BAY KEMAL’İN MESAJ ATTIĞINI TÜSİAD’IN İKİNCİ ADAMI SÖYLEDİ: Ülkesinin ve milletinin hayrına olan her şeye düşman olanlar yine işbaşında. Biz ekonomik bağımsızlık mücadelemizi bunlara rağmen sürdürüyoruz. Bu süreçte yerli ve milli kurumlarımız, STK ve vatandaşlarımızın desteği ile harekete devam ediyoruz. Burada bir şeyi özellikle vurgulamak istiyorum, bahsettiğiniz sivil toplum kuruluşuyla (TÜSİAD) bunlar haziranda görüşme yapmışlar. Hazirandan sonraki olay ise tam bu olayın patlak verdiği gün kalkıyor Bay Kemal bir mesaj atıyor. Bunu da bu kurumun ikinci adamı ziyaretime geldiğinde söylediler. Bu konuda Bay Kemal bu mesajı atıyor. Attıysa siz de bu işin bizim bilgimiz dışında olduğunu söylemeniz lazım. Söyleyin ki millet kimin kim olduğunu öğrenmiş olsun.

TOBB GARİP GARİP AÇIKLAMALAR YAPIYOR: Tabi bizim üzüntümüz başka. Bakıyorsunuz Türkiye’nin en önemli kuruluşu Odalar ve Borsalar Birliği kalkıyor garip garip açıklama yapıyor. Bakıyorsunuz onun altındaki kuruluşlar buna benzer açıklamalar yapıyor. Bizim dayanışma halinde olmamızın gerektiği en hassas dönemde bu tür açıklamalar yapılırken kimse, “Aşağıdan baskılar geliyor da bu açıklamayı yaptım” diyemez. Eğer baskı diyorsanız en büyük baskıyı gören her zaman hükümettir. Böyle bir gün siyaset yapma günü değildir. Eğer burada parana değer biçiyorsan, gerçekten yerliysen ve milliysen gereğini yapacaksın. Demek ki sen ne yerli ne millisin. Biz de diyoruz ki, Türkiye’ye özgü bir ekonomik modeli inşa ediyoruz. Ülkemizin ekonomik bağımsızlığı için çalışıyoruz.

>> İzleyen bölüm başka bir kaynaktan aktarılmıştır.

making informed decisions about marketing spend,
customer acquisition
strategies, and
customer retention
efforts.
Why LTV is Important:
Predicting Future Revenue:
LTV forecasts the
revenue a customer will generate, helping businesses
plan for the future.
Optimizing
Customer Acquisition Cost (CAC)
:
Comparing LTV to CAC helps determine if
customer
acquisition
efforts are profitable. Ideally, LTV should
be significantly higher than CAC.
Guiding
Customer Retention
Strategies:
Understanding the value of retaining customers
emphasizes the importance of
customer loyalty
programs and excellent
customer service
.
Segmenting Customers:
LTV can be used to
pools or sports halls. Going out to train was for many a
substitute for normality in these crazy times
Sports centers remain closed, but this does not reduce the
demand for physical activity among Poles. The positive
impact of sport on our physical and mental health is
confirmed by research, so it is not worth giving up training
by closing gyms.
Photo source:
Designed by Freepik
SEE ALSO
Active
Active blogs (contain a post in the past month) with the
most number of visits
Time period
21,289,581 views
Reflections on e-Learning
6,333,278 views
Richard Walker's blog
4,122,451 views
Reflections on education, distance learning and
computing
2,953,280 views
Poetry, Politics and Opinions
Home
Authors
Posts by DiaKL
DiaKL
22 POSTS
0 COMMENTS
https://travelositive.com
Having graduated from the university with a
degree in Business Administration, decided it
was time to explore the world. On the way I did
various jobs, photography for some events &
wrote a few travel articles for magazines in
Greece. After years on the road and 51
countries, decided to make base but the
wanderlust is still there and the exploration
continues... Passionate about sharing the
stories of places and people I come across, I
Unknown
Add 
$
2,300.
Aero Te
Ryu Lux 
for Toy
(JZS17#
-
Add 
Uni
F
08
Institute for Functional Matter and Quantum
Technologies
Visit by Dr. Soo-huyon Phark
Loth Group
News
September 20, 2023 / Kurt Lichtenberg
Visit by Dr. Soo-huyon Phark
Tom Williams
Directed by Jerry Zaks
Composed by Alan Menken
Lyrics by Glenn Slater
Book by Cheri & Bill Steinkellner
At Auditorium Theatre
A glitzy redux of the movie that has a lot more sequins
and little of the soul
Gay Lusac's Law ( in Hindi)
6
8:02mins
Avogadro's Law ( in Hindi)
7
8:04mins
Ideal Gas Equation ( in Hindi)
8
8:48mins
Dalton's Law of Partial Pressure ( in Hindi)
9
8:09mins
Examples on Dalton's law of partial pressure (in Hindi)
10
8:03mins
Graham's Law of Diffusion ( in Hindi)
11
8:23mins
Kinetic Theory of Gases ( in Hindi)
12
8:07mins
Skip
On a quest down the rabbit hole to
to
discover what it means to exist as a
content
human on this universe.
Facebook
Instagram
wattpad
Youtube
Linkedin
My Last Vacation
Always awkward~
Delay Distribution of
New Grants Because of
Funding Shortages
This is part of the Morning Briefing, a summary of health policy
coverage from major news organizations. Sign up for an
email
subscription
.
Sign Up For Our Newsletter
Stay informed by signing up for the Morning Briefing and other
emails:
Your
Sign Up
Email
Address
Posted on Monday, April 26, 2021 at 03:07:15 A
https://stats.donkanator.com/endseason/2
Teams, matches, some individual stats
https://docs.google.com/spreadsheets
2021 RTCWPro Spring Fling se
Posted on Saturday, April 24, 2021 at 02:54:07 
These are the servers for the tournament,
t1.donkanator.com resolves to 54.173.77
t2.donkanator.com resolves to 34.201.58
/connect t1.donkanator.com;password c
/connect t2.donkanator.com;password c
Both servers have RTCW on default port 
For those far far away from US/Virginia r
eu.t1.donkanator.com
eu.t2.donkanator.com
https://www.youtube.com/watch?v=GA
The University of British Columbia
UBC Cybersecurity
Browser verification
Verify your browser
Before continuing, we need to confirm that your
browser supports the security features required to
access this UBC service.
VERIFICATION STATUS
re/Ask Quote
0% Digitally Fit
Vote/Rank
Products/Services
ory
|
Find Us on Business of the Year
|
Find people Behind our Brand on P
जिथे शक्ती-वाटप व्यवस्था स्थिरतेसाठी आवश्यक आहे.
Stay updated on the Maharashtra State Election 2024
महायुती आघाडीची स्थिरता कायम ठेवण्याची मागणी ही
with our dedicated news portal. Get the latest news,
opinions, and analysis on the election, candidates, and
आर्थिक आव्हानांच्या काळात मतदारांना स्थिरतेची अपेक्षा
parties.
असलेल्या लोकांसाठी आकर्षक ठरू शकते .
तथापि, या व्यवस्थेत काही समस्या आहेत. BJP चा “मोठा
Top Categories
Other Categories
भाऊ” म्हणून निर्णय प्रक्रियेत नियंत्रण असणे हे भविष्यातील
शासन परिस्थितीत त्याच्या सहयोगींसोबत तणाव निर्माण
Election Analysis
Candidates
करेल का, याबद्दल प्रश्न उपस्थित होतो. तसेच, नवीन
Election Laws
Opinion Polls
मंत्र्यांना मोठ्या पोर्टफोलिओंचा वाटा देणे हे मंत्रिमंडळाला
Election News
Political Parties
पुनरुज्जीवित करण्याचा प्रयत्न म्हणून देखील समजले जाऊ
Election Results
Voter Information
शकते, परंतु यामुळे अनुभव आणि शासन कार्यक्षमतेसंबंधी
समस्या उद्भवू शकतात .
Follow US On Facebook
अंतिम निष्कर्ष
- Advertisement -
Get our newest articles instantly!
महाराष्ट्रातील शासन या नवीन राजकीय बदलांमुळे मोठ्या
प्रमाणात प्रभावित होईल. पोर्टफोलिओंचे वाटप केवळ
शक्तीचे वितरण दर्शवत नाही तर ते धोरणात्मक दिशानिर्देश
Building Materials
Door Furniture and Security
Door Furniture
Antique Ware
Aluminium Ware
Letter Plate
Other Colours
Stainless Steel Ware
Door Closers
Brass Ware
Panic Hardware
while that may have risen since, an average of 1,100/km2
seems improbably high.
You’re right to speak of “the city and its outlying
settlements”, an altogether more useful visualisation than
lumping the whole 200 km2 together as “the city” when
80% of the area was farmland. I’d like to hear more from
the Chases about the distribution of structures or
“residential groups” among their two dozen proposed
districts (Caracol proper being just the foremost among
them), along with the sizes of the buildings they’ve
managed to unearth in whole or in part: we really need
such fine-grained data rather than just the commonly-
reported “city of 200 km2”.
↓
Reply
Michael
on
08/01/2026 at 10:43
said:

FAİZ DÜZENİ SÖMÜRÜ DÜZENİDİR: Küresel ekonomik sömürü düzeninin kalbinde faiz var. Faiz düzeni zulüm düzenidir. Faiz zengini daha zengin, fakiri daha fakir yapar ve biz bu düzene savaş açtık. 19 yıldır bunlarla savaş halindeyiz. Bu can bu tende olduğu sürece faizcilere hiçbir zaman yürüyün diyemem, onların ne yanında ne arkasında yer alamam. Çünkü bizim inandığımız bu noktada değerler silsilesi içerisinde faizin yeri yok. Biz faizle ayağa kalkan değil, hep söylüyorum faiz sebep, enflasyon neticedir. Bunun uygulamasını gördük. Hatırlayın Başbakanlığım döneminde faiz 4,7 veya 6’ya kadar düşmüştü, enflasyon da 6,7’ye kadar inmişti. Doğru orantılı olarak inmişti. Ne oldu? İşte Gezi olayları patlak verdi. Bunun arkasında hangi emperyal güçler vardı? O güçler Türkiye’nin ayağa kalkmasını istemeyen emperyal güçlerdi. Orada bir sıçrama oldu. Maalesef faiz yükseldi aynı şekilde enflasyon da yükseldi.